• [Job] Without including the pictures, copy out every line below.

• [Given records]
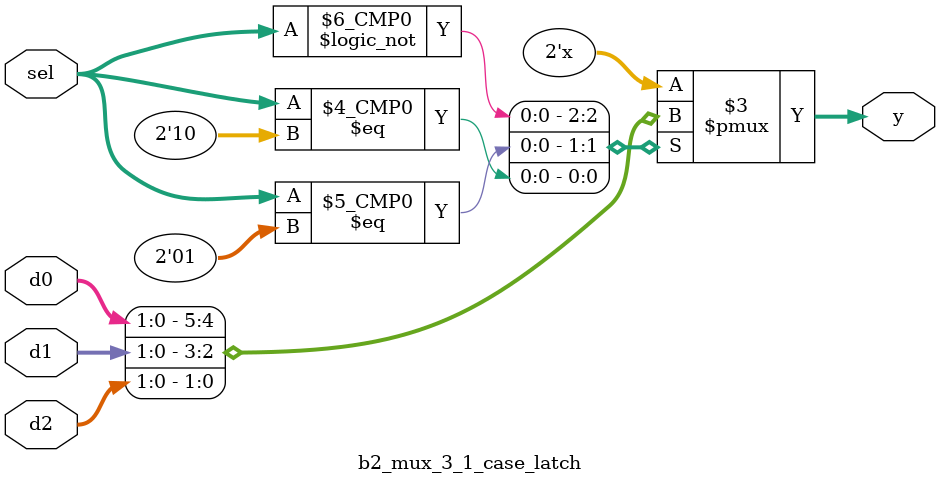
<source format=v>
module b2_mux_3_1_case_latch
(
    input      [1:0] d0, d1, d2, 
    input      [1:0] sel,
    output reg [1:0] y
);

    always @(*)
        case (sel)
        2'b00: y = d0;
        2'b01: y = d1;
        2'b10: y = d2;
        endcase

endmodule

</source>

• [Task response]
<source format=v>
module b2_mux_3_1_case_latch
(
    input      [1:0] d0, d1, d2, 
    input      [1:0] sel,
    output reg [1:0] y
);

    always @(*)
        case (sel)
        2'b00: y = d0;
        2'b01: y = d1;
        2'b10: y = d2;
        endcase

endmodule

</source>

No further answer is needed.